Day 12: A good tip if you want to switch up angles, whether you’re the writer or penciller, is to show a character’s effect before showing them. Usually you’ll notice this when the character is supposed to look menacing, your average creator will just throw a shadow over a victim or another person and then focus on that person’s expression in the next panel. The shock, the horror. Blah blah blah. It’s usually pretty boring. But there are other ways to do it too. For example, show a rose, or some kind of small flower growing through a crack in the sidewalk, or stone ground, followed by, say, a woman’s feet, and then an important lovely female character. Or even a melancholy Superman would work. Or hell, Darkseid would do well. You’re creativity is the master, this is just a technique.

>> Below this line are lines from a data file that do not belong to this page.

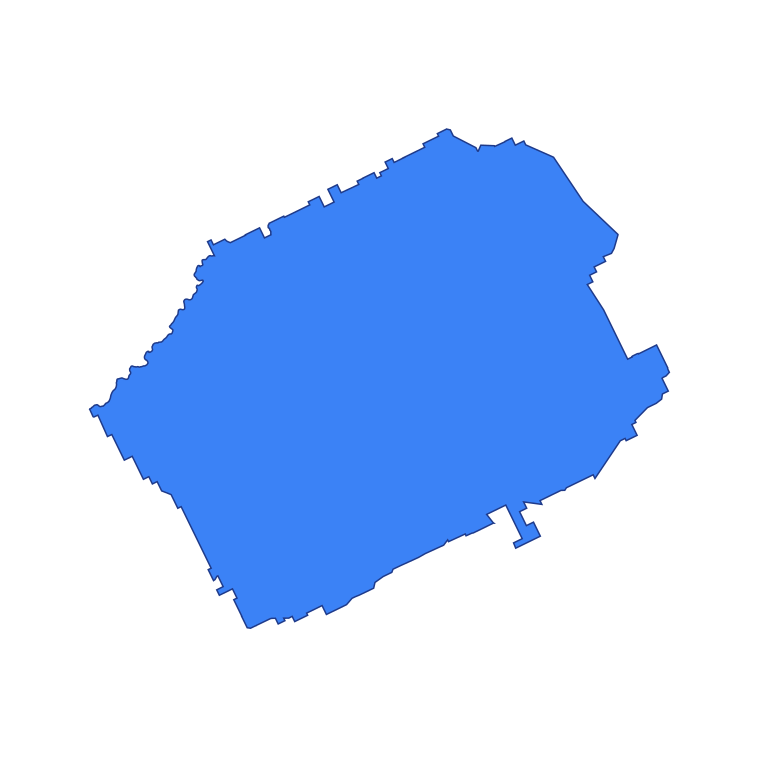 Cuballing, Western Australia, Australia, rotated 334°
{"feature_id": "25037944B92991223821328", "entity_name": "Cuballing", "entity_type": "district", "adm_level": 2, "iso_a3": "AUS", "parent_name": "Australia", "parent_adm1": "Western Australia", "projection": "mercator", "projection_center": [117.035, -32.74], "detail": "fine", "context": "isolated", "style": "filled", "palette": "blue", "viewbox_px": 768, "rotation_deg": 334, "n_neighbors": 0, "source": "geoboundaries", "source_scale": "gbopen_adm2", "svg_char_len": 6111}
<svg xmlns="http://www.w3.org/2000/svg" viewBox="0 0 768 768"><g transform="rotate(334 384 384)"><path d="M147.9,405.3L147.9,473.8L144.6,473.8L144.6,486.0L146.4,485.7L149.5,483.6L150.6,483.6L150.6,495.6L143.4,495.7L143.4,501.7L158.0,501.7L158.0,512.0L154.4,512.0L154.4,530.3L154.2,530.3L154.2,543.1L157.0,545.0L162.4,545.0L162.8,545.2L163.5,545.0L179.1,545.1L180.3,545.4L183.7,547.0L183.7,553.3L191.2,553.3L191.2,550.5L195.8,552.7L199.6,552.6L199.6,558.4L214.0,558.4L214.0,556.0L231.2,556.0L231.2,565.9L253.6,565.9L261.3,562.6L264.7,562.6L269.1,562.9L285.2,563.0L288.9,558.4L298.8,556.7L308.5,556.7L310.8,554.5L311.1,554.4L319.8,554.5L339.0,555.0L346.8,554.5L367.0,555.0L372.9,552.0L372.9,554.0L391.3,554.4L391.2,556.4L397.6,556.6L398.9,557.0L421.3,557.0L421.7,557.2L421.2,556.1L419.1,546.2L440.4,546.2L440.4,583.6L430.8,583.6L430.4,589.3L457.8,589.3L457.8,573.7L449.9,573.7L449.9,558.2L457.8,558.2L457.8,551.2L473.1,561.4L473.1,557.2L496.4,557.2L499.9,558.8L502.5,557.2L532.2,557.3L532.2,561.4L571.5,538.6L576.8,538.6L576.8,541.1L589.0,541.1L589.0,529.0L593.6,529.0L593.6,526.7L610.5,520.7L620.2,520.7L626.9,519.3L629.8,515.1L630.3,515.0L636.4,515.0L636.4,500.7L637.8,500.4L641.1,500.4L645.6,498.6L645.6,495.2L645.9,494.1L646.1,493.9L646.1,468.4L626.0,468.5L626.0,468.1L624.9,467.8L619.8,467.8L618.8,468.0L618.8,468.5L613.9,468.5L613.9,413.7L610.3,383.7L616.5,383.7L616.5,376.4L624.2,376.4L624.2,370.9L636.9,370.9L636.9,365.7L645.7,366.3L650.2,363.1L659.8,352.4L659.8,352.0L643.0,307.1L635.8,254.5L616.2,231.2L616.2,226.9L606.7,226.9L606.7,219.0L599.0,219.0L598.8,219.3L587.6,219.0L587.6,218.2L575.7,211.8L570.8,216.0L570.2,215.7L570.2,211.9L555.0,191.5L555.0,184.7L551.9,182.2L551.7,182.3L541.7,182.3L541.7,185.2L524.4,185.2L524.4,189.1L500.9,189.1L501.1,189.3L490.2,189.3L490.2,185.0L482.3,185.0L482.3,192.2L472.9,192.2L472.9,195.8L467.7,195.8L467.7,189.7L455.2,189.7L455.2,189.9L448.8,189.9L448.8,193.6L429.3,193.3L429.3,184.4L418.9,184.4L418.9,198.6L407.9,198.6L407.9,187.0L395.8,187.0L395.8,190.5L367.5,190.5L367.5,189.2L351.2,189.2L351.0,189.4L350.9,189.6L350.4,190.0L349.8,190.3L349.3,190.8L348.9,191.6L348.7,192.3L348.5,192.6L348.6,193.1L348.8,193.3L349.1,193.9L349.2,194.0L348.9,195.5L348.9,195.9L349.1,196.3L349.1,197.1L349.1,197.4L348.9,197.6L348.8,198.0L348.1,199.4L347.8,199.9L347.8,200.3L340.6,200.3L340.6,189.1L324.8,189.1L324.8,189.6L307.8,189.6L306.2,187.8L305.5,186.9L305.0,185.9L304.7,185.0L304.4,184.1L303.4,184.1L291.7,184.1L291.7,178.7L287.8,178.7L287.8,193.7L287.8,194.4L286.7,193.8L285.7,193.6L284.7,193.1L284.3,192.6L284.2,192.5L283.2,192.2L282.6,192.3L281.8,192.5L280.8,192.9L279.1,193.8L278.6,193.9L277.8,193.8L276.6,193.2L275.4,192.9L275.1,192.9L274.8,193.1L274.4,193.7L273.8,195.5L273.5,197.2L273.3,197.5L273.0,197.7L272.7,197.8L271.1,197.6L270.2,197.9L270.0,197.6L270.1,197.1L270.0,196.8L269.7,196.5L269.1,196.2L268.5,196.2L268.1,196.4L267.8,196.8L267.1,197.1L265.7,198.5L265.0,199.5L264.9,199.8L264.6,200.3L261.9,201.9L261.4,202.4L261.2,202.9L261.0,203.5L261.1,204.2L261.5,205.0L261.5,205.6L262.0,206.8L261.8,207.7L261.9,208.1L262.2,208.6L263.1,210.0L263.7,210.4L266.2,211.0L266.6,211.3L266.7,211.5L266.6,212.1L266.5,212.5L265.8,212.8L265.2,213.4L264.3,213.5L262.8,214.1L260.5,214.3L259.5,213.4L259.3,213.4L258.9,213.6L258.0,214.4L257.7,215.0L257.6,215.4L257.7,216.4L257.4,217.5L255.7,219.2L255.3,219.4L252.1,220.1L251.8,220.2L249.3,222.9L248.8,223.2L247.6,223.4L247.0,223.4L246.4,223.2L246.0,223.0L245.5,222.7L244.8,221.9L244.0,221.3L243.3,221.0L242.6,220.8L241.8,220.9L240.7,221.5L240.2,222.1L240.0,222.9L239.6,224.7L239.3,225.6L238.9,226.4L238.7,227.5L237.9,228.8L237.5,229.2L236.7,229.3L236.0,229.1L235.5,228.9L233.9,227.6L233.3,227.4L232.6,227.4L231.7,227.5L231.3,228.0L229.4,230.9L229.0,231.2L228.3,231.7L226.2,232.6L225.4,233.1L222.5,235.5L221.2,236.2L219.2,236.9L218.6,237.4L216.8,238.0L216.5,238.2L216.4,238.9L216.4,239.2L216.6,239.8L217.9,242.5L217.9,242.9L217.6,243.5L217.3,243.9L216.0,245.2L215.4,245.6L214.8,245.7L214.5,245.7L214.2,245.6L213.8,245.2L212.6,245.1L212.1,245.1L211.0,245.5L209.5,246.4L208.4,246.9L205.7,247.5L203.8,248.4L202.4,248.7L201.8,248.4L201.2,248.3L199.9,247.7L198.8,247.9L198.5,247.8L197.9,247.4L197.3,247.2L195.9,246.8L195.0,246.9L193.8,247.2L192.8,248.2L192.0,248.7L191.6,249.4L191.2,251.0L191.0,251.7L190.7,252.1L190.2,252.5L189.7,252.6L189.0,252.8L187.5,252.9L186.9,252.7L186.6,252.5L186.6,252.3L186.8,251.9L186.9,251.7L186.4,251.2L186.0,251.1L184.9,251.2L184.5,251.3L184.0,251.5L182.9,252.5L181.1,253.9L180.4,254.9L180.1,255.8L180.1,257.0L180.3,257.5L180.5,258.0L180.9,258.3L181.1,258.6L181.3,259.5L181.3,259.9L181.4,260.6L181.3,260.9L181.1,261.6L180.9,261.9L179.2,262.8L177.0,262.9L175.6,262.3L174.7,262.3L173.6,262.1L173.2,262.0L172.8,261.8L171.8,261.7L171.5,261.6L170.4,260.5L170.1,260.4L169.1,260.2L168.7,260.0L168.4,259.9L167.8,259.3L166.9,258.9L166.1,257.9L165.7,257.5L165.2,257.3L164.4,257.3L163.2,258.2L162.6,258.5L162.0,258.9L161.8,259.3L161.3,260.6L161.3,261.2L161.5,261.9L161.4,262.3L161.2,262.9L160.9,263.4L160.1,264.0L159.2,264.3L159.0,264.5L158.6,264.6L158.3,265.1L158.0,265.3L157.6,265.8L157.0,266.5L156.4,266.9L155.6,267.2L155.3,267.2L155.0,267.0L154.1,266.7L152.1,264.8L151.6,264.1L150.9,263.6L149.5,263.3L147.8,263.0L147.5,263.0L147.2,262.8L146.5,262.7L146.0,262.9L145.7,263.5L145.2,264.0L145.2,264.3L144.1,265.4L143.8,266.0L143.7,266.5L143.4,267.2L142.7,268.3L141.7,269.5L140.4,270.5L139.0,271.0L137.8,271.2L137.4,271.5L136.3,272.1L135.7,272.5L133.7,274.3L132.3,276.1L131.9,276.7L129.3,279.0L128.9,278.9L128.0,279.4L126.5,279.5L125.9,279.4L125.1,279.5L124.9,279.6L124.9,279.8L123.9,280.2L122.3,280.7L122.0,280.8L121.5,280.7L121.2,280.4L119.6,280.2L119.1,279.9L118.7,279.7L117.8,278.1L117.7,277.7L117.0,276.8L115.4,276.4L114.4,276.2L113.1,276.6L112.8,276.7L112.3,276.9L111.0,277.0L110.8,277.2L110.2,277.5L109.9,277.4L109.4,277.4L109.1,277.5L108.7,277.4L108.3,277.7L108.4,278.1L108.2,285.8L108.8,286.5L113.2,286.6L112.4,310.0L117.2,310.1L117.2,338.6L126.0,338.6L126.0,364.2L132.0,364.2L132.0,372.3L137.3,372.3L137.3,382.6L144.2,390.1L144.2,405.3L147.9,405.3Z" fill="#3b82f6" stroke="#1e3a8a" stroke-width="1.5"/></g></svg>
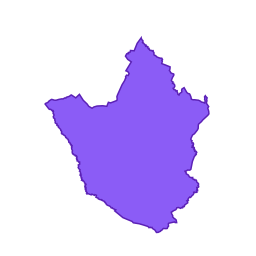 outline of Phanat Nikhom, Chon Buri, Thailand, rotated 199°
{"feature_id": "78962969B17993818596580", "entity_name": "Phanat Nikhom", "entity_type": "district", "adm_level": 2, "iso_a3": "THA", "parent_name": "Thailand", "parent_adm1": "Chon Buri", "projection": "orthographic", "projection_center": [101.233, 13.452], "detail": "fine", "context": "isolated", "style": "filled", "palette": "violet", "viewbox_px": 256, "rotation_deg": 199, "n_neighbors": 0, "source": "geoboundaries", "source_scale": "gbopen_adm2", "svg_char_len": 5735}
<svg xmlns="http://www.w3.org/2000/svg" viewBox="0 0 256 256"><g transform="rotate(199 128 128)"><path d="M144.9,217.5L146.9,211.0L147.3,203.0L150.9,202.1L150.6,200.6L152.3,199.4L151.7,198.5L153.4,197.7L153.8,195.1L150.6,192.8L146.4,191.6L148.6,181.4L146.6,181.3L144.7,179.9L144.9,177.7L146.6,177.5L147.0,175.6L146.3,174.7L146.6,173.6L146.6,171.9L147.7,167.0L148.7,155.8L148.7,154.0L147.6,151.7L147.6,150.3L152.6,146.1L154.9,145.9L155.1,141.6L159.1,140.8L164.4,138.7L167.1,136.8L168.4,135.0L172.2,135.7L174.5,137.4L179.3,139.6L184.9,144.0L187.2,139.5L192.3,140.8L192.9,140.3L193.8,138.8L196.3,137.0L196.5,136.1L197.7,135.8L198.8,134.4L200.3,133.9L202.6,132.6L205.1,130.8L206.8,130.3L208.6,130.3L209.7,130.1L211.5,127.7L212.2,125.9L213.7,124.7L214.2,123.7L208.9,120.2L208.1,120.1L207.1,120.5L205.5,119.7L205.0,120.1L204.5,120.1L204.1,119.7L204.4,119.5L204.5,119.1L203.8,118.6L203.5,117.3L203.1,117.3L202.2,116.2L202.1,115.5L202.4,114.6L201.8,113.8L201.8,113.4L200.0,112.7L199.9,111.7L198.8,110.5L198.8,109.8L198.4,109.1L197.0,108.7L196.7,108.9L196.1,107.5L195.7,107.8L195.0,107.2L194.5,107.2L194.4,106.5L194.0,106.4L194.0,106.1L191.2,104.7L190.7,103.7L190.3,103.7L189.4,102.8L189.3,101.5L188.8,101.4L188.4,100.8L187.4,101.0L186.8,100.5L185.0,100.2L183.7,98.7L183.2,98.9L182.0,98.0L180.9,97.8L180.7,97.2L180.1,96.9L179.7,96.0L179.2,95.2L178.4,95.3L178.3,94.9L177.6,94.7L177.3,94.0L176.8,94.1L176.3,93.8L176.5,93.5L176.2,93.1L175.6,93.2L175.1,93.0L175.3,91.7L174.8,91.6L174.6,90.1L173.0,88.3L173.1,87.6L172.6,86.3L172.1,86.1L172.0,85.7L171.6,85.4L171.0,85.6L170.6,85.1L169.4,85.0L168.7,84.4L168.2,84.5L168.2,85.0L167.5,84.8L166.8,84.0L167.0,83.5L166.6,83.1L166.7,82.2L165.8,81.9L166.0,81.3L165.6,81.1L165.4,80.4L164.9,80.6L163.5,79.7L163.2,79.8L163.3,80.1L162.7,80.0L162.9,79.6L162.4,79.2L161.9,78.2L163.0,76.8L162.5,76.3L162.2,75.6L162.3,74.5L161.3,73.5L161.0,73.5L159.7,72.8L159.8,71.4L159.1,71.3L158.4,70.3L158.4,70.0L157.9,69.7L157.6,68.9L158.0,68.9L158.1,68.5L157.9,68.1L157.4,68.1L157.7,67.7L156.7,67.3L156.6,66.5L155.9,65.7L155.4,65.7L155.4,65.4L155.7,65.4L155.7,65.2L155.0,64.7L154.9,63.6L154.3,63.9L154.0,63.5L153.7,63.7L153.5,63.3L152.9,63.5L151.7,62.7L151.2,61.9L150.8,61.9L150.4,61.5L149.9,61.5L149.5,61.0L150.0,60.9L150.1,60.5L149.7,60.1L149.4,59.2L149.9,58.9L149.7,58.6L149.2,58.6L149.3,57.9L149.0,57.4L148.6,58.0L148.2,57.8L148.0,56.7L148.2,55.8L147.4,55.7L147.3,54.5L147.1,54.4L147.0,54.7L146.6,54.5L146.2,53.7L145.5,53.5L145.3,53.1L145.5,52.8L145.2,52.8L145.2,52.4L144.1,52.9L141.0,52.8L140.6,53.7L137.8,53.4L137.6,54.2L135.9,54.1L135.8,52.1L133.3,51.9L133.1,51.4L131.8,51.2L130.1,51.3L129.9,51.6L129.5,51.6L129.1,51.5L129.0,51.1L126.2,50.9L126.1,50.4L125.0,50.0L124.9,49.7L124.3,49.6L123.7,48.8L123.1,48.5L121.5,48.2L120.3,48.3L119.0,47.9L117.9,47.0L117.1,47.1L116.8,47.4L116.1,46.9L112.9,46.6L113.6,45.3L103.6,41.6L93.7,41.0L92.1,40.1L86.2,41.1L82.0,41.3L77.3,41.4L76.1,41.0L75.7,40.6L74.5,41.4L74.2,41.2L72.9,41.8L72.5,41.2L71.9,40.9L69.4,40.3L67.1,38.5L65.6,39.1L63.6,41.0L63.6,41.7L62.8,42.3L61.9,44.5L59.3,45.2L58.2,45.8L58.1,47.5L57.7,48.4L58.7,50.5L58.5,51.2L53.5,54.3L52.6,53.9L51.2,54.4L52.5,56.7L54.1,57.4L55.1,57.5L55.7,58.0L56.8,58.4L57.2,59.7L58.9,61.2L59.7,62.5L58.5,63.7L58.4,64.3L56.3,66.2L55.9,67.3L55.9,68.4L54.7,69.2L52.0,69.2L51.5,70.2L50.6,70.2L50.2,70.6L50.2,71.1L50.5,71.5L50.3,71.9L49.2,72.1L49.3,73.7L47.2,76.7L47.6,77.7L48.5,78.3L47.9,78.6L47.4,79.3L48.1,79.8L47.9,81.3L47.2,82.8L46.5,82.6L45.8,83.6L45.4,85.1L44.7,86.0L44.4,87.7L45.0,88.6L44.5,89.0L43.2,89.0L42.2,89.5L41.9,89.8L42.7,90.7L41.8,91.4L43.0,92.4L43.0,92.6L42.5,92.8L43.6,94.2L42.4,94.7L42.0,95.4L42.5,96.3L43.1,96.5L42.9,97.5L43.3,98.4L45.3,99.3L45.8,99.8L45.9,100.3L46.7,101.0L47.8,100.5L48.2,101.0L48.5,100.7L49.8,100.8L50.7,102.2L51.2,101.6L51.6,101.9L52.9,101.6L54.1,101.8L55.6,103.2L58.1,103.7L58.6,104.9L59.2,105.0L60.0,105.7L58.7,106.6L58.1,107.6L55.8,108.3L55.1,109.4L56.2,117.3L56.0,122.8L55.2,124.2L55.6,125.0L54.9,125.4L55.5,126.5L55.0,127.1L55.5,127.8L56.3,128.2L57.0,128.2L57.2,127.7L57.4,127.7L57.8,128.3L57.6,129.0L58.6,129.2L58.5,130.0L58.7,130.4L59.3,130.5L59.2,131.1L59.8,131.1L60.1,130.6L60.5,130.8L61.3,130.7L61.2,131.8L60.8,132.1L61.4,132.5L61.1,133.0L60.7,133.0L61.0,134.0L60.8,134.2L61.5,135.1L62.6,134.8L62.6,135.2L63.5,136.0L63.3,136.8L64.0,137.0L65.0,137.8L65.0,139.3L64.7,142.4L63.3,144.2L61.7,148.8L61.5,150.4L62.5,153.8L62.5,154.7L60.6,158.0L60.1,159.6L56.7,165.9L56.1,167.7L57.2,170.2L59.1,172.8L58.7,174.5L62.0,177.0L62.2,179.4L62.9,180.6L63.0,182.3L64.8,183.2L65.4,183.7L65.8,182.4L65.1,181.2L64.8,179.8L63.8,178.8L63.7,176.6L65.5,176.7L66.9,176.4L68.4,177.0L70.4,177.2L74.6,176.3L75.5,175.9L77.4,175.8L78.7,178.0L80.5,180.0L81.0,180.3L82.5,180.2L83.9,180.7L88.1,184.4L89.7,182.4L89.6,181.2L88.9,179.8L88.9,179.4L90.3,177.5L90.5,175.8L91.7,176.0L92.2,177.0L93.4,178.3L93.7,179.2L94.8,178.6L95.4,179.4L97.2,179.3L98.2,180.2L97.6,180.6L97.3,182.7L98.0,184.0L99.2,184.6L99.4,185.1L100.4,184.7L100.5,186.2L101.5,186.3L102.5,187.1L102.4,190.2L101.9,192.6L102.1,193.6L102.5,194.0L104.0,193.8L104.6,194.1L105.4,194.0L106.8,195.4L107.6,195.8L107.5,197.3L108.1,199.5L117.1,199.9L117.3,202.5L118.1,203.0L117.7,204.0L118.8,205.0L120.3,204.5L122.6,204.5L124.2,204.7L125.5,205.5L126.5,205.3L127.3,205.7L128.0,207.7L129.2,208.6L129.4,209.2L129.9,208.8L130.0,209.0L130.6,209.1L130.7,208.9L132.7,208.6L133.3,209.3L134.1,209.4L134.1,209.8L134.4,209.6L134.9,209.9L135.5,210.4L135.4,210.9L135.8,211.1L135.8,211.3L136.7,211.2L136.9,211.4L137.6,211.1L137.5,211.6L137.9,212.1L138.1,211.8L138.9,212.0L139.1,212.4L139.4,212.3L140.7,213.2L141.5,213.2L141.9,213.5L141.7,213.6L141.7,214.0L142.0,214.1L142.4,215.5L144.3,216.3L144.2,216.6L144.6,216.8L144.9,217.5Z" fill="#8b5cf6" stroke="#5b21b6" stroke-width="1.5"/></g></svg>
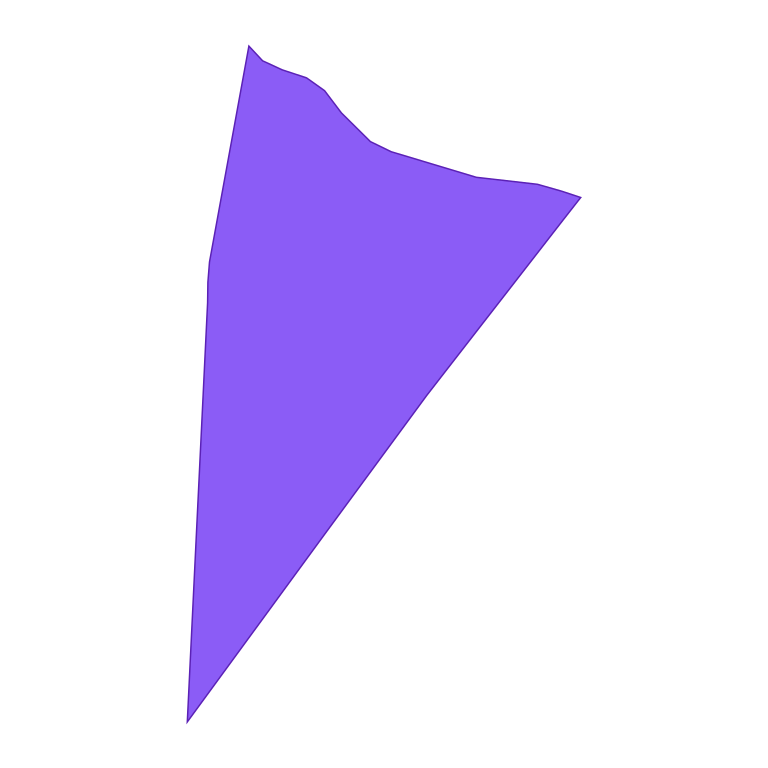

Day 13: Don’t take a good inker for granted. The job is not just tracing. And a fair amount of the good inkers gave up on pencilling to fill the need. I know I mentioned this before indirectly, but it needs to be said, just so we’re clear. In the past I went looking for an inker for my “Apocrypha” project, and there really are a lot of amateur inkers out there who think it’s just tracing, and anyone with a pen or a computer can do it. An inker can make or break a work, so you have to be wary of who you trust to finish the pencils. And make sure the inker’s style is appropriate to the penciller’s. Kevin Nowlan and Richard Friend are both ridiculously amazing inkers, I’ve actually bought work just because Friend was the inker, but they also bring a large amount of their own style to it, and can overlap the penciller’s work. It was great with Dustin Nguyen, because he’s such a good storyteller, and then you get a characteristically Friend (or even Charest-esque) style, but it isn’t always a good mix. IMHO, a lot of Joe Sinnott’s work after Jack Kirby was all very bland, and held the industry back from breaking Kirby’s mold. Which, y’know, Kirby’s a legend, but it’s like Alan Moore said with the “Drawing Comics the Marvel Way,” John Buscema is a good artist, but we don’t need a hundred of him. Helped the iconic imagery, but damaged comics as a serious artform.